Elvis is one of several thousand mid-Hudson Valley residents [in New York state] whose ability to continue living in the community that long ago became their home is threatened by President Trump’s decision to eliminate a federal program called Deferred Action for Childhood Arrivals. Until late last year, the policy allowed some people who entered the country without authorization as minors to temporarily continue living and working in the United States.

What does Elvis see when he tries to imagine the future? “I don’t know,” he told me in early February through an uncomfortable smile. We were in the Newburgh office of Nobody Leaves Mid-Hudson, a grassroots organization that works in mid-Hudson Valley communities to secure rights for working class people who face discrimination based on the color of their skin. “I’ve had my current job for eight years. It felt like I had some freedom.

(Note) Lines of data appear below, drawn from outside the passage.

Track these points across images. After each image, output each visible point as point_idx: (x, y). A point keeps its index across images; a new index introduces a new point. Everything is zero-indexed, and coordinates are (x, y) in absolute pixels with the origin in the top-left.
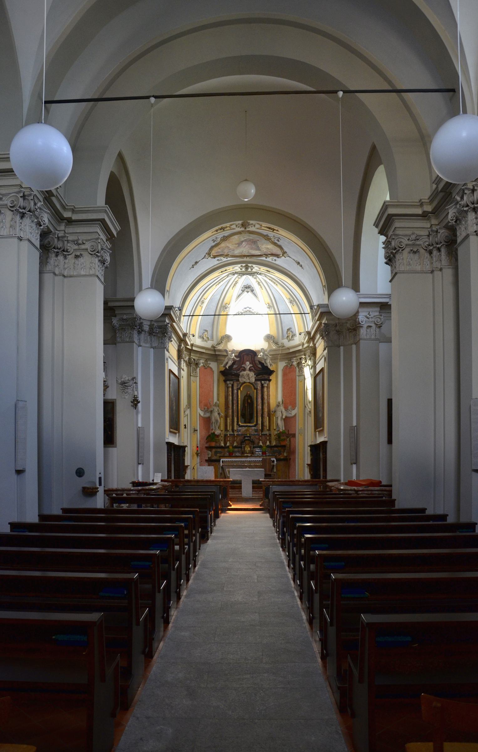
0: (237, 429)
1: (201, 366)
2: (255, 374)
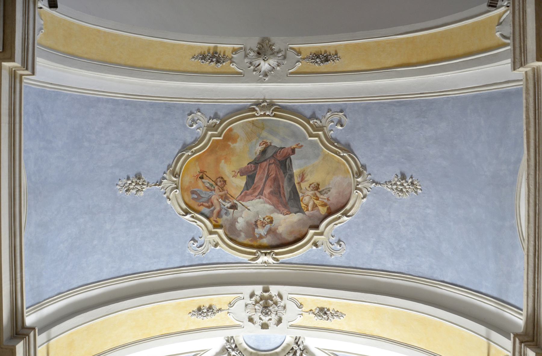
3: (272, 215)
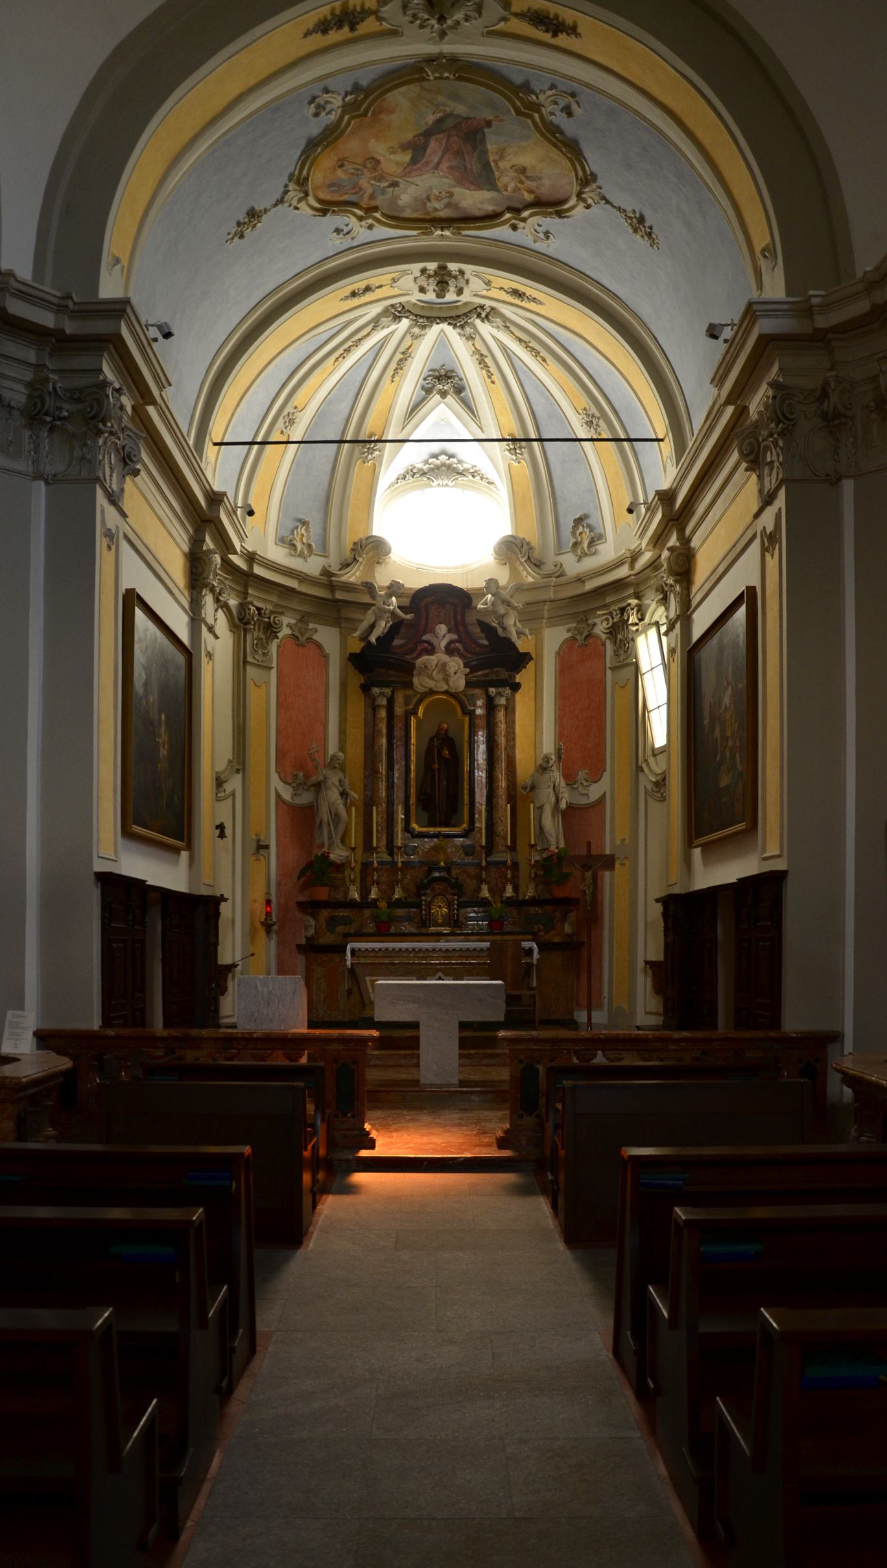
0: (406, 846)
1: (285, 637)
2: (465, 665)
3: (451, 190)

Now all seven members of my family and I could be sent to Mexico, where the only person I know is my grandmother.”

If he is deported, Elvis assumes that he would have to find work as a farmer, a trade in which he has limited experience and no skills. He fears that if he and his children join his grandmother in the town of Matamoros, Puebla then they could be kidnapped for ransom and killed, as occasionally happens there. “Where would I get money to protect us?” he wonders. If his ex-partner is also forced to leave the United States, then their children may live with her, away from him, in another part of the country. “I don’t like to think about it,” he said.

Elvis’s parents, who are not U.S. citizens, brought his two brothers and him from Tijuana to the City of Newburgh 18 years ago when he was 11-years-old. “My dad used to make cars,” he explained, “but there were no jobs down there anymore.” After graduating from high school Elvis spent a semester studying graphic design at Orange County Community College before deciding to drop out because of the financial burden it placed upon his parents. His lack of official residency meant he had to pay expensive out-of-state tuition and his part-time job did not cover his expenses. In the years that followed he worked as a landscaper, a painter and a driver.

President Trump has suggested that he will not deport non-citizens whom the government previously protected and who are not charged with crimes. But Elvis is not comforted. “We applied to the program, so they have our information,” he said. “Where we live and where we work; they know how to find us. They said they wouldn’t use it to deport us, but everything can change.”

I asked him what he thought of the answer some people give when they are asked to explain why the United States should spend scarce public resources tearing apart families and disrupting the lives of peaceful people—that “we are a nation of laws” and “laws must be enforced.”

“I hear that a lot too,” he replied. “Yes, we’re a nation of laws, but we change our laws to meet the needs of justice.”

Near the end of our conversation I asked Elvis if anything gives him relief from the nightmares. After a quiet moment he said, “When people who are not Hispanic reach out and try to help us, when I see them at rallies, it helps me feel less alone.”